Quelle est la singularité de votre amour filial ?
Ma mère est l’amour primordial de ma vie. Elle est morte quand j’avais 10 ans. Après son décès, elle est devenue à mes yeux une sorte de déesse. Elle s’appelait Luna (« Lune ») et, quand je vois la pleine lune, je sens sa présence. Sa perte m’a donné un grand besoin d’amour, car elle a laissé un immense vide en moi.
Quant à mon père, j’avais un ressentiment contre lui car, pensant me protéger de trop d’émotions, il m’a bêtement caché la mort de ma mère. Il m’a privé de lui dire au revoir. Je ne me suis vraiment réconcilié avec lui qu’après des années.
Finalement, Edwige et vous aviez une épine liée à vos enfances ?
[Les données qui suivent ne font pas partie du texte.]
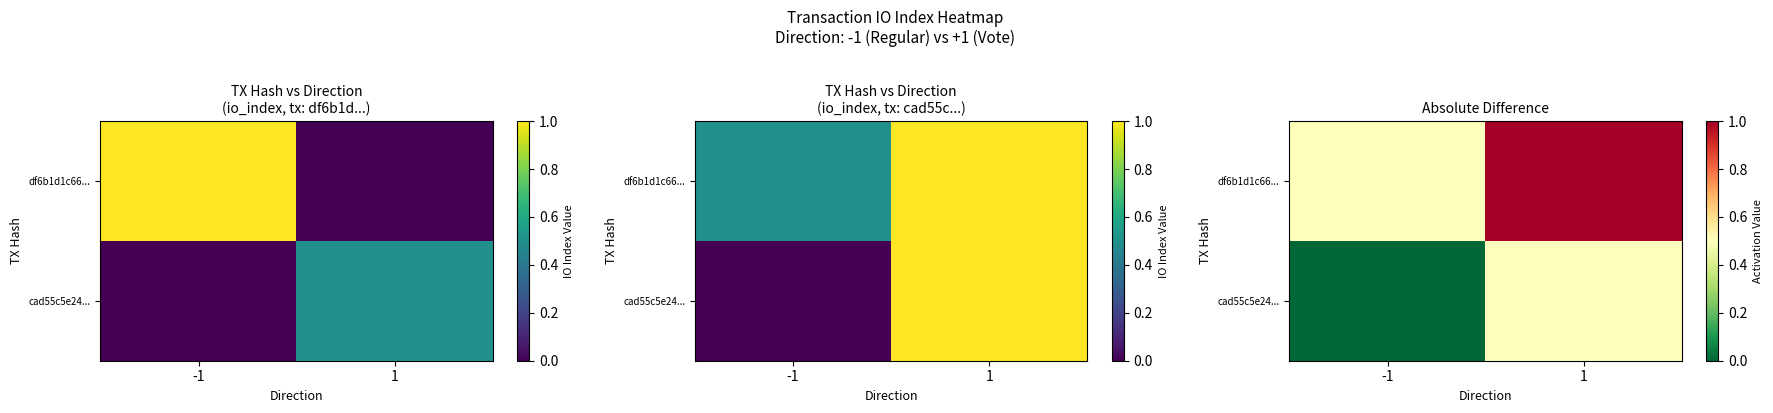

Which label corresponds to the smallest value in the chart?

-1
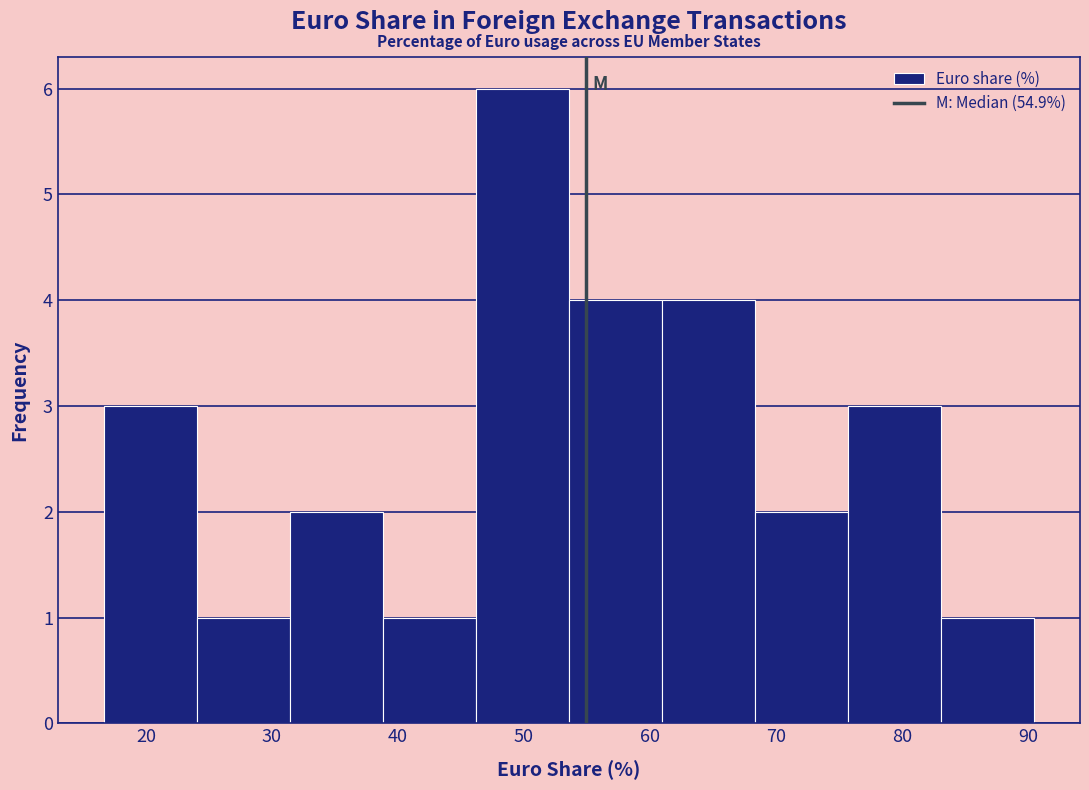

Over which range of the x-axis is the bar tallest?

46 to 54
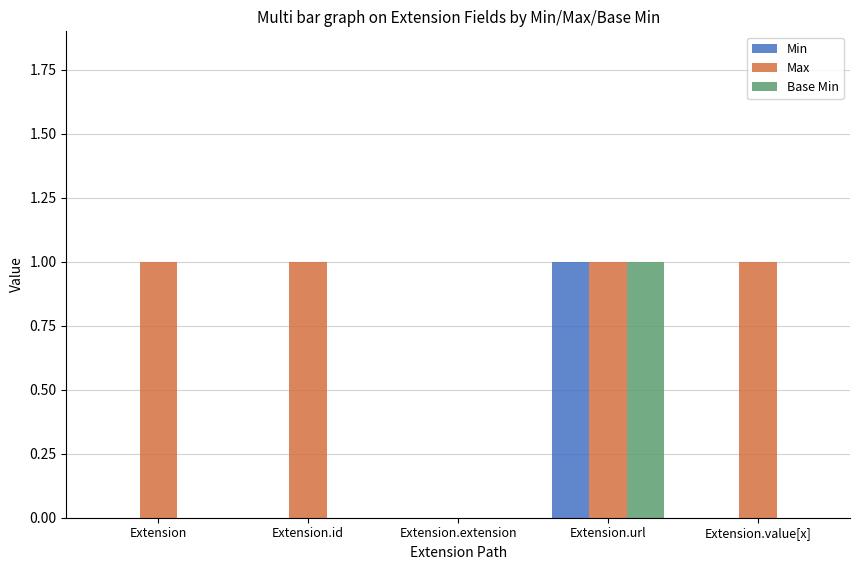

Reading right to left, transcribe all the data shown in this chart.

Min: 0	1	0	0	0
Max: 1	1	0	1	1
Base Min: 0	1	0	0	0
Exactement. Le père d’Edwige était un médecin bohème qui ne se faisait pas payer et fréquentait les artistes. Il avait été chassé par la mère d’Edwige, elle aussi médecin, mais très bourgeoise. Edwige m’a toujours dit que son père était pour elle un étranger. Cependant, à deux ou trois occasions, j’ai constaté que quelque chose se déchirait en elle quand on l’évoquait. C’était la racine de son caractère renfermé : elle cachait cette douleur. D’autant qu’Edwige a toujours eu le sentiment que sa mère ne l’aimait pas.(…)
Pensez-vous pouvoir aimer de nouveau ?
Oui. J’éprouve d’ailleurs actuellement un sentiment amoureux pour quelqu’un, mais ce nouvel amour n’effacera pas celui pour Edwige. J’ai découvert en chacune des femmes que j’ai aimées une souffrance d’enfant. Est-ce par télépathie ? Est-ce dans l’expression du regard qui me donne un message subliminaire qu’avec le temps je comprends ? En fait, c’est une chose mystérieuse, mais je suis un éternel amoureux. C’est à la fois ma pathologie (la perte de ma mère a créé un vide absolu) et ma santé (l’amour est la santé de l’âme). Parfois, je me dis qu’il s’agit d’une sorte de maladie. Mais, finalement, je crois que je suis un être très simple et normal. Car il faut aimer, aimer encore. Le philosophe Vladimir Jankélévitch est celui qui a le mieux exprimé ces choses-là en écrivant : « Le je-ne-sais-quoi et le presque-rien sont les choses les plus importantes dans la vie. »
■ Edgar Morin a publié un livre dédié à sa femme, Edwige, l’inséparable (Fayard, 2009).